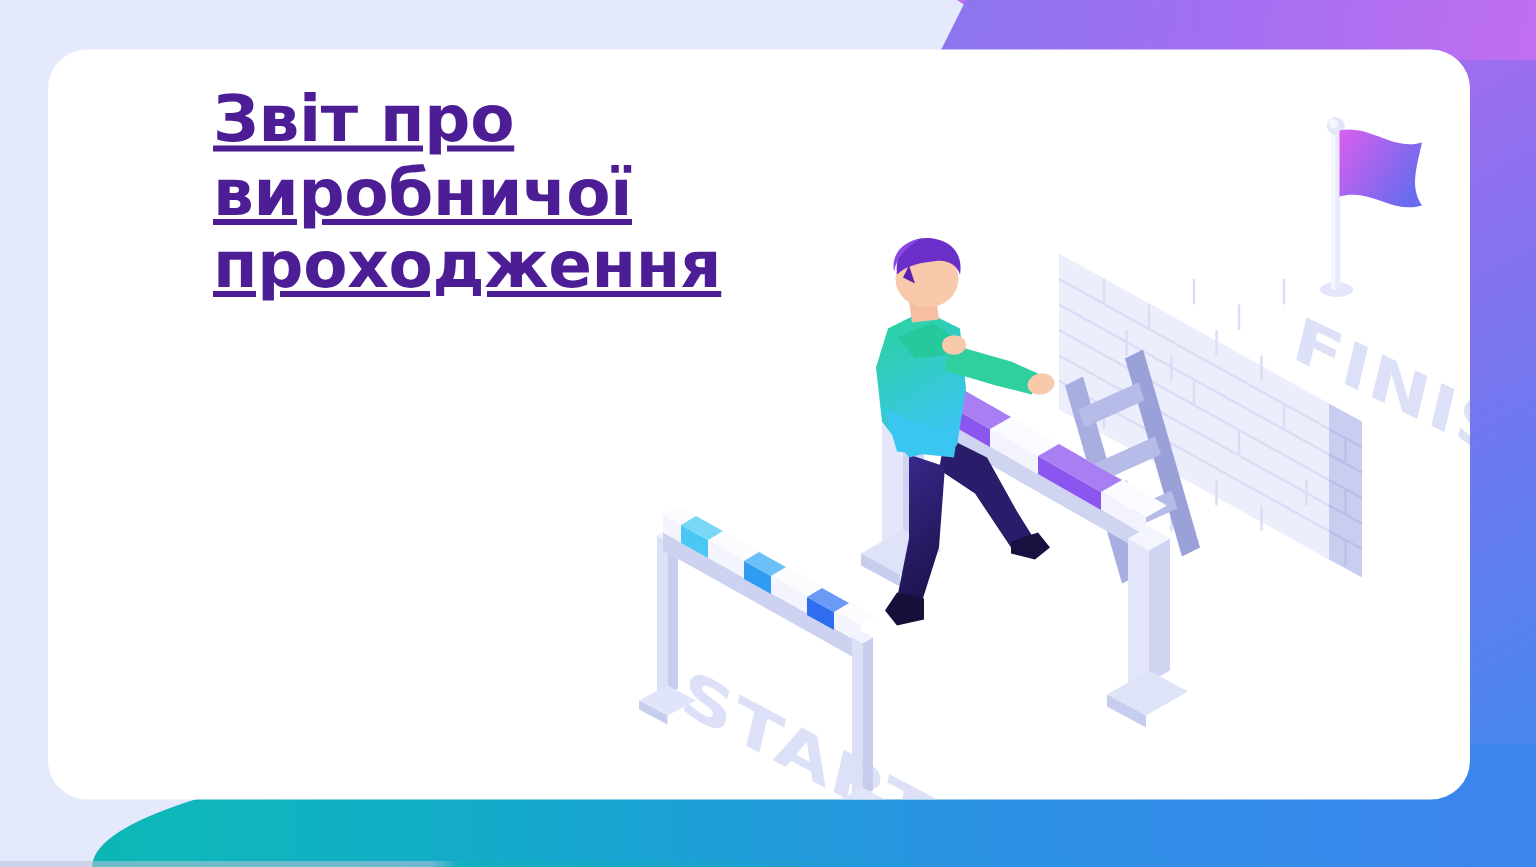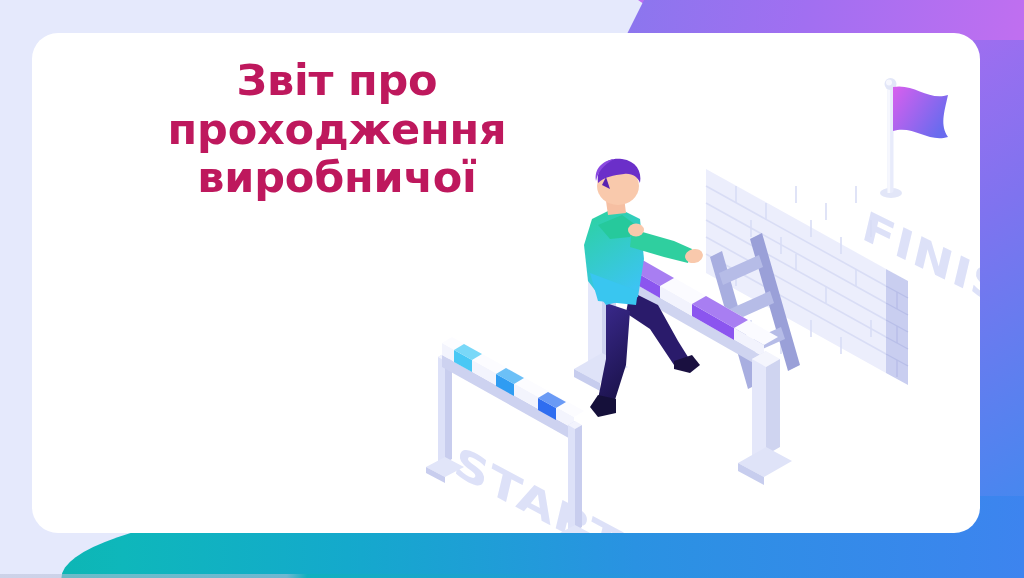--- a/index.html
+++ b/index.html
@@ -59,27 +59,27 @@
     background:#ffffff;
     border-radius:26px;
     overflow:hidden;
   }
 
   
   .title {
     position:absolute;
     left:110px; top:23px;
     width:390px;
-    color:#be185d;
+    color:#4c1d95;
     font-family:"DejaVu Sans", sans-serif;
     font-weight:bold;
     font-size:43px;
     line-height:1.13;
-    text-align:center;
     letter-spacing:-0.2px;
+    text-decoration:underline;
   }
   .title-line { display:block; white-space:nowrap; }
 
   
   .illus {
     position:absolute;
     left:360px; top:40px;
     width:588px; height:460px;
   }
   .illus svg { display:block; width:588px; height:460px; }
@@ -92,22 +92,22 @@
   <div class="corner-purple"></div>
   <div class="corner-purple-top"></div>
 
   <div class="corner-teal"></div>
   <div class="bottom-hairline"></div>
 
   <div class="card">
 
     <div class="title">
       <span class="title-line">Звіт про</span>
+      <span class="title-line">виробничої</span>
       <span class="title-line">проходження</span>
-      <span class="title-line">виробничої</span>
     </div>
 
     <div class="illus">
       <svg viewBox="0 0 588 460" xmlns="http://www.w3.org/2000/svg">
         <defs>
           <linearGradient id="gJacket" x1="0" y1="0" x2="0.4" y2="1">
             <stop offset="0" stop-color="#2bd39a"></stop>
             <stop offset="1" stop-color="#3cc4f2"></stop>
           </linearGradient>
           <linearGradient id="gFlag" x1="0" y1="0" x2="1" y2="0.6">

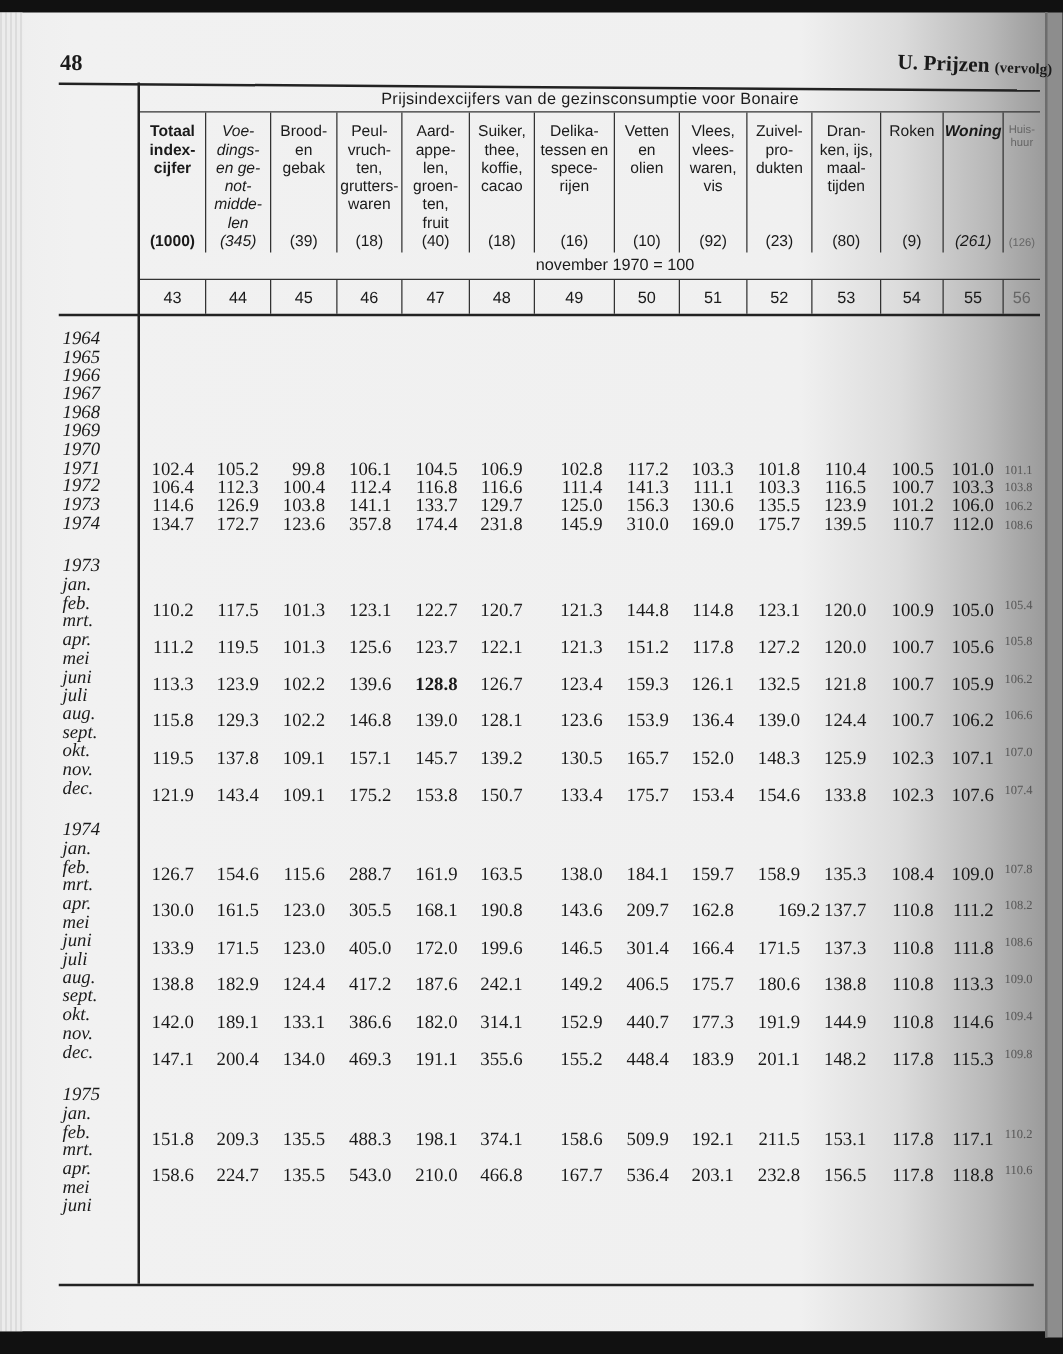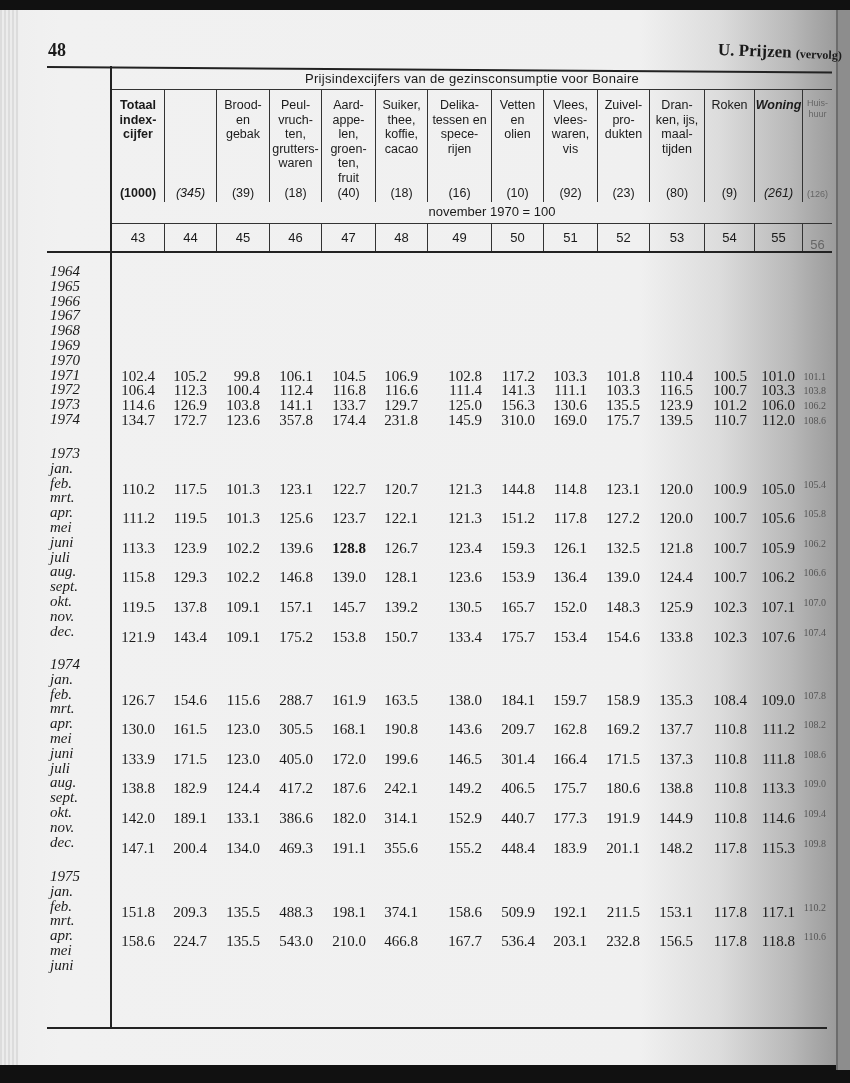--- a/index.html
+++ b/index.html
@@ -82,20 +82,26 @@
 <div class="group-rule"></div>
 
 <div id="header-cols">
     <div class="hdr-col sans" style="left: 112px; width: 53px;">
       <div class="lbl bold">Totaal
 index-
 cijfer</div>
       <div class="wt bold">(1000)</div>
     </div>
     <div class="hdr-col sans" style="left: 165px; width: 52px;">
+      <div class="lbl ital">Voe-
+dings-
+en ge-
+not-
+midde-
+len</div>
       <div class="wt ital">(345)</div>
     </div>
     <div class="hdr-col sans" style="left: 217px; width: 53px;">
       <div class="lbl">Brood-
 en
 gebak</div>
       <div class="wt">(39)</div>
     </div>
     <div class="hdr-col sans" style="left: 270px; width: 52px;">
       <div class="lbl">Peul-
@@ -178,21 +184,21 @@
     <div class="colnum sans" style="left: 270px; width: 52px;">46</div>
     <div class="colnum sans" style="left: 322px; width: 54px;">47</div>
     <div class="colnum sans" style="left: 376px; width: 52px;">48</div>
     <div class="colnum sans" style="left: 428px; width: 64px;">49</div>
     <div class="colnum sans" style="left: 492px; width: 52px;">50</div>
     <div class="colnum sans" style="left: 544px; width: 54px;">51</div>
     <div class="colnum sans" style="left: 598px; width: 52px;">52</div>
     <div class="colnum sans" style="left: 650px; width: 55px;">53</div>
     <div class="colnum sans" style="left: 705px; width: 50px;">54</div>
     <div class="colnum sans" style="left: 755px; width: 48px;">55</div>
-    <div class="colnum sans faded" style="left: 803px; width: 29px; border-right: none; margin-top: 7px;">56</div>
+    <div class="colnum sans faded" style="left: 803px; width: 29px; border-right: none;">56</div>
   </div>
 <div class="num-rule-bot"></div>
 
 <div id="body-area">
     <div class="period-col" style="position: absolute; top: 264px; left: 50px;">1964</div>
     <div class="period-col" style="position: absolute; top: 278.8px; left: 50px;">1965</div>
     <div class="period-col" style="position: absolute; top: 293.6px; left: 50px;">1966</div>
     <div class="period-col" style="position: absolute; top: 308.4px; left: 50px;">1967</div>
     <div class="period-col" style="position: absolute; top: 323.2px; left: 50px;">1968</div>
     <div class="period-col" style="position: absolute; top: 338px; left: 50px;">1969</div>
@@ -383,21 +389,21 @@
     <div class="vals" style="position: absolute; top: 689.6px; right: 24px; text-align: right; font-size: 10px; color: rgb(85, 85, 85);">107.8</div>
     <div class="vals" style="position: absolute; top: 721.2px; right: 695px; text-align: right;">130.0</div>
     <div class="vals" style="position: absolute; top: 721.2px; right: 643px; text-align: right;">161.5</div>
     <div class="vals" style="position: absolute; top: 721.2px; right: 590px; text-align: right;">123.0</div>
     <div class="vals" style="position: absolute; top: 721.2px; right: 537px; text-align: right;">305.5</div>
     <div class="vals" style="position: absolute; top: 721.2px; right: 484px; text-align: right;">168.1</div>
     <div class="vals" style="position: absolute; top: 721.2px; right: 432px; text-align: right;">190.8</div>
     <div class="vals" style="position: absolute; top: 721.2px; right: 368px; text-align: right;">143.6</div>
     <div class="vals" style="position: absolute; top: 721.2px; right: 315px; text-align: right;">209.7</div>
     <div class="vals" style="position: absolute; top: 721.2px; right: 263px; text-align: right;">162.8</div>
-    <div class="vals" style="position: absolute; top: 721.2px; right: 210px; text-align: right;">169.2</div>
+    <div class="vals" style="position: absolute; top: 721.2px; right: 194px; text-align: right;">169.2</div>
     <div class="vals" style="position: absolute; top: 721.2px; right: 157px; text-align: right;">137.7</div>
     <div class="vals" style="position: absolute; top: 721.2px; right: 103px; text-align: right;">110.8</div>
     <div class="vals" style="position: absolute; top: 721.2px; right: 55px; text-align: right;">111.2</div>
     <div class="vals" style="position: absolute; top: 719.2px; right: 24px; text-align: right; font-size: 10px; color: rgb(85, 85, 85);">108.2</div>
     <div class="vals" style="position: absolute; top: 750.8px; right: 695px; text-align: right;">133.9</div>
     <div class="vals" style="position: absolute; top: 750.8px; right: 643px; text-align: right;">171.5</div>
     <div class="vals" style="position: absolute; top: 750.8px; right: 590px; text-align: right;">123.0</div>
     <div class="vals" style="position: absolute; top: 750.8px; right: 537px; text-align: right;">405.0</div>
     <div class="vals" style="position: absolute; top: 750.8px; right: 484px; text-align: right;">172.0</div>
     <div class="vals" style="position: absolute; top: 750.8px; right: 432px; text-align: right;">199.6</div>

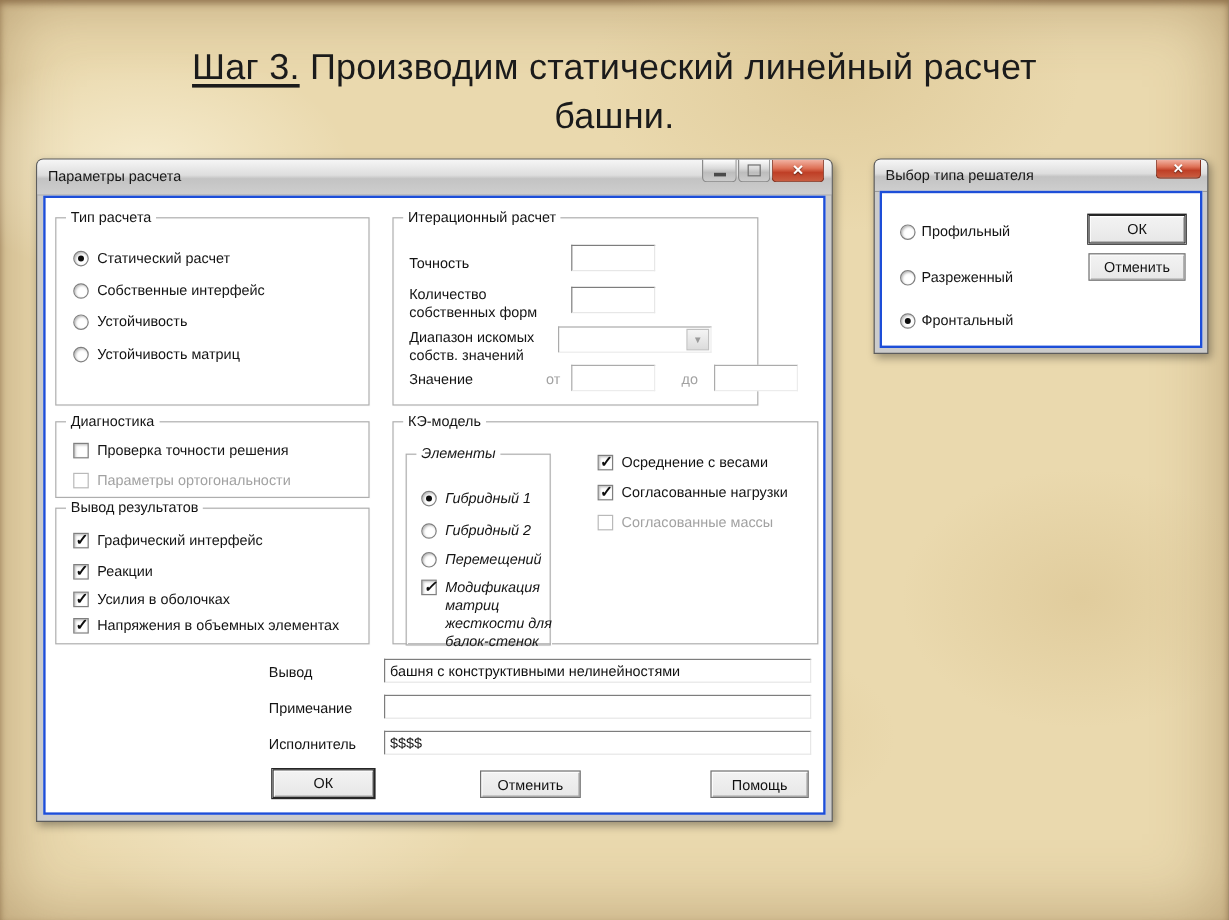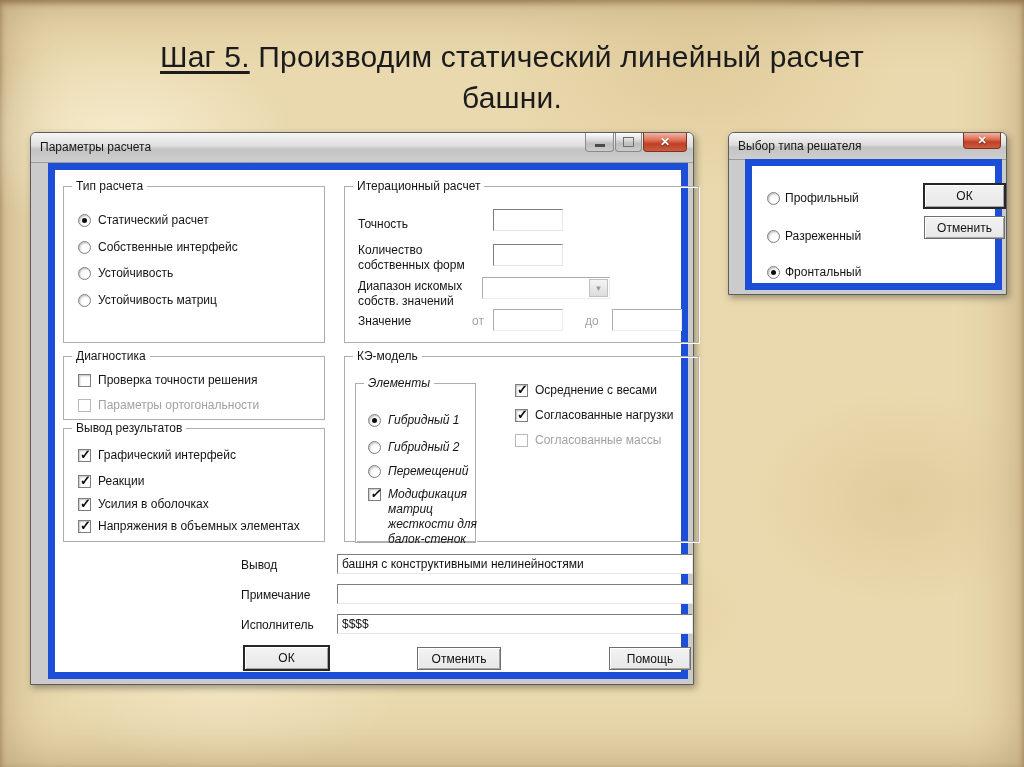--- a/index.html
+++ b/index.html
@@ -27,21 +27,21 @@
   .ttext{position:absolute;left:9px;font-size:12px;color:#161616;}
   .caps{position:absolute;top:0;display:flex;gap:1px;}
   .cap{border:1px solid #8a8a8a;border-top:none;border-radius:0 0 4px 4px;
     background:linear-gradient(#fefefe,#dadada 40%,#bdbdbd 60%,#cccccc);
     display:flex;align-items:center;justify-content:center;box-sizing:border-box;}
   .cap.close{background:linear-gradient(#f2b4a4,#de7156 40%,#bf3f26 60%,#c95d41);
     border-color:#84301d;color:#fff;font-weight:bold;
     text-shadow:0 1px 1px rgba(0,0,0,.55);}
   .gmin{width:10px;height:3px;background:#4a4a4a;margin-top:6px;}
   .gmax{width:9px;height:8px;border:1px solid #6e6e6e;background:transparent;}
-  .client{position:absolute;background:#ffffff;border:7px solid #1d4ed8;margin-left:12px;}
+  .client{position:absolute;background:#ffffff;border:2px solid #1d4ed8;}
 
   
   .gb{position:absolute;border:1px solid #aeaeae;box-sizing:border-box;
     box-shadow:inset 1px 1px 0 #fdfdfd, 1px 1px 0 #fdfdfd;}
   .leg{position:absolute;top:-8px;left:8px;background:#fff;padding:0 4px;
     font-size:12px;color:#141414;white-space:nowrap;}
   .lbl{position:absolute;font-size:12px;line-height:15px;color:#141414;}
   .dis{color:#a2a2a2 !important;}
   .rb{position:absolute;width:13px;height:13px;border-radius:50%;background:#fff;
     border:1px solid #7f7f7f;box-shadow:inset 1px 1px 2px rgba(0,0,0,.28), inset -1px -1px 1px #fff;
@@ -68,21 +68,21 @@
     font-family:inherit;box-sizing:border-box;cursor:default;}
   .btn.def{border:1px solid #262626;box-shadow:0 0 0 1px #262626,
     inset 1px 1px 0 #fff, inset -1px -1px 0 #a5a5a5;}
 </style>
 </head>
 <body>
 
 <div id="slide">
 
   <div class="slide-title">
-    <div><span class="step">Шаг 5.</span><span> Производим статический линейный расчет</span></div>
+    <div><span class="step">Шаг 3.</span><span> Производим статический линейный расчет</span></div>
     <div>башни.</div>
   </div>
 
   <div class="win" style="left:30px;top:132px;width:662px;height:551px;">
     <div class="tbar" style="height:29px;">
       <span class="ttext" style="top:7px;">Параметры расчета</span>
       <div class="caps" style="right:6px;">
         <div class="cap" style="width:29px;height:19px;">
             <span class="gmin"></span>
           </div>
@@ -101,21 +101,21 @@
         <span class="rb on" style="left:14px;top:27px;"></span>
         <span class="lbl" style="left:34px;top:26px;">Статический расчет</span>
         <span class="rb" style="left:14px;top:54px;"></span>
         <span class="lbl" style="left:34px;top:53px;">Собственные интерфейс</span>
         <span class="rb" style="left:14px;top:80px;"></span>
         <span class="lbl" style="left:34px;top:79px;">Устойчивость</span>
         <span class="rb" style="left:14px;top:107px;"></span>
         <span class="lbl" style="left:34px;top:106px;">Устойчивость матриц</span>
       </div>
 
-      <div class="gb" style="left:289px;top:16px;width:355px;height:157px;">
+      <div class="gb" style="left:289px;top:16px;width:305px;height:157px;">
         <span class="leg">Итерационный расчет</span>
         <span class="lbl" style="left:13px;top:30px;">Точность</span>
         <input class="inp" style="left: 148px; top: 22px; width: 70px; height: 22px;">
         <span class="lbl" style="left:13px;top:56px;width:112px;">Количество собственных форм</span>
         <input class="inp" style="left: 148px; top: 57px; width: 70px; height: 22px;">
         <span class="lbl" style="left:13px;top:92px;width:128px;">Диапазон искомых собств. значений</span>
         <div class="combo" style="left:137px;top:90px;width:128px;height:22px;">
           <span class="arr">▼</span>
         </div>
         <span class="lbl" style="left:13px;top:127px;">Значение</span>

=== YOUR OBJECTIVE ===
Using the records above, copy each line that contains "ffffff".

=== EXERCISE RESPONSE ===
     background:#ffffff;
-  .client{position:absolute;background:#ffffff;border:7px solid #1d4ed8;margin-left:12px;}
+  .client{position:absolute;background:#ffffff;border:2px solid #1d4ed8;}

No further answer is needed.